Positive feelings brewing for Sozo's coffee shop in Export
By Julie E. Martin
Published: Wednesday, Jan. 30, 2013, 9:00 p.m.
Something's brewing at an Export coffee shop, and it's a lot more than lattes.
Sozo's, located at 5847 Washington Ave., is dedicated to creating a safe hangout for young people and a place that offers fellowship for those of all ages.
The couple behind the venture, Becky and Bill Snyder of Murrysville, opened Sozo's in June with the intent of creating a place that wouldn't cost teens anything and provided a positive environment.
“Everyone is welcome,” Becky Snyder said. “We have a game room for kids and food and fellowship for everyone. Usually, sometime during the evening, we share something from the Bible.
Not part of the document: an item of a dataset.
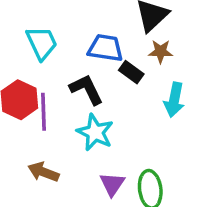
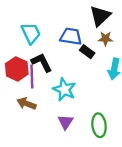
black L-shape: (86, 89) -> (42, 62), moved
brown arrow: (43, 172) -> (27, 104), moved
purple triangle: (112, 184) -> (65, 122), moved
We have a group of volunteers from local churches who come to help maintain a safe atmosphere.”
The coffee and snacks are served for free, and the place is more like a drop-in center, she said. Sozo's is open from 7 to 10 p.m. Friday and Saturday nights.
The Snyders are founders of His Hand Extended Ministries, shortened to His HEM. The Christian nonprofit is close to 10 years old. His HEM also operates a thrift shop in the Mamont section of Export. That venture helps to benefit the community and now also supports the efforts of Sozo's.
“I guess our main purpose is to preach the gospel of Jesus Christ in word and deed, and we hope to do that through our outreach to the community through thrift store and now at Sozo's coffeehouse,” Becky Snyder said.
Sozo's has been regularly attracting local teens. Among recent events were Christian music concerts, a fundraiser for a drug-abuse treatment center, Bible studies, a tea and dub step music.
“We are happy with the crowd we have now, but would love to see more kids come in,” she said.
Sozo's soon will begin holding a women's Christian meeting at 10 a.m. on the last Tuesday of each month. The event will feature speakers from various backgrounds. The event is open to all women in the community.
The Snyders said they are pleased with Sozo's progress, and they emphasize that they can't take all the credit for its success. They attribute that to volunteers who have stepped forward to work with them. Becky Snyder said they have “become dear friends.”
“This ministry could not exist without the help from friends and volunteers who have dedicated themselves to serve alongside us,” she said.
Julie E. Martin is a freelance writer for Trib Total Media.